:: Records shown ::
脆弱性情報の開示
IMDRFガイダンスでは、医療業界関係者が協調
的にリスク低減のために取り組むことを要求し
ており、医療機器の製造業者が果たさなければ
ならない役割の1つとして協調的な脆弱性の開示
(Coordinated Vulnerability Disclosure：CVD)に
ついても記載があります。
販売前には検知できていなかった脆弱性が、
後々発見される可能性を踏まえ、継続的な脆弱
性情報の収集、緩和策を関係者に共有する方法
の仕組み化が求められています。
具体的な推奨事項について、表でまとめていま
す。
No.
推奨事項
:::
Task goal :: Each record above needs to be written out exactly, with nothing left out.

Answer to this exercise ::
脆弱性情報の開示
IMDRFガイダンスでは、医療業界関係者が協調
的にリスク低減のために取り組むことを要求し
ており、医療機器の製造業者が果たさなければ
ならない役割の1つとして協調的な脆弱性の開示
(Coordinated Vulnerability Disclosure：CVD)に
ついても記載があります。
販売前には検知できていなかった脆弱性が、
後々発見される可能性を踏まえ、継続的な脆弱
性情報の収集、緩和策を関係者に共有する方法
の仕組み化が求められています。
具体的な推奨事項について、表でまとめていま
す。
No.
推奨事項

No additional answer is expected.